Set tasks:
1/ According to the proxy circular excerpt, at what exchange rate are Canadian dollar amounts converted to U.S. dollars?
2/ Summarize the proxy circular excerpt in two sentences.

Source document:

This solicitation will be made primarily by sending proxy materials to shareholders by mail and email, and in relation to the delivery of this Circular, by posting this Circular on our website at https://bn.brookfield.com under Notice and Access 2024, on our System for Electronic Data Analysis and Retrieval + (SEDAR+) profile at www.sedarplus.ca and on our Electronic Data Gathering, Analysis, and Retrieval system (EDGAR) profile at www.sec.gov/edgar pursuant to Notice and Access. See Notice and Access below for further information. Proxies may also be solicited personally or by telephone by regular employees of BN at nominal cost. The cost of solicitation will be borne by BN.
The information in this Circular is given as at April 18, 2024, unless otherwise indicated. As BN operates in U.S. dollars and reports its financial results in U.S. dollars, all financial information in this Circular is denominated in U.S. dollars, unless otherwise indicated. All references to £ are to British pound sterling and all references to C$ are to Canadian dollars. For comparability, all Canadian dollar amounts in this Circular have been converted to U.S. dollars at the average exchange rate for 2023 as reported by Bloomberg L.P. (Bloomberg) of C$1.00 = US$0.7411, unless otherwise indicated.

Data excerpt:
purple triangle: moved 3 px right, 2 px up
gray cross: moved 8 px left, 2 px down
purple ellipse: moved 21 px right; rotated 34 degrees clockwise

Exercise responses:
1/ C$1.00 = US$0.7411, the average 2023 rate reported by Bloomberg.

2/ BN will solicit proxies mainly by mailing and emailing materials to shareholders and by posting the Circular on its website, SEDAR+ and EDGAR under Notice and Access, with employees possibly soliciting in person or by phone and BN bearing the cost. The Circular's information is given as at April 18, 2024, and its financial figures are in U.S. dollars, with Canadian dollar amounts converted at Bloomberg's 2023 average rate of C$1.00 = US$0.7411 unless otherwise indicated.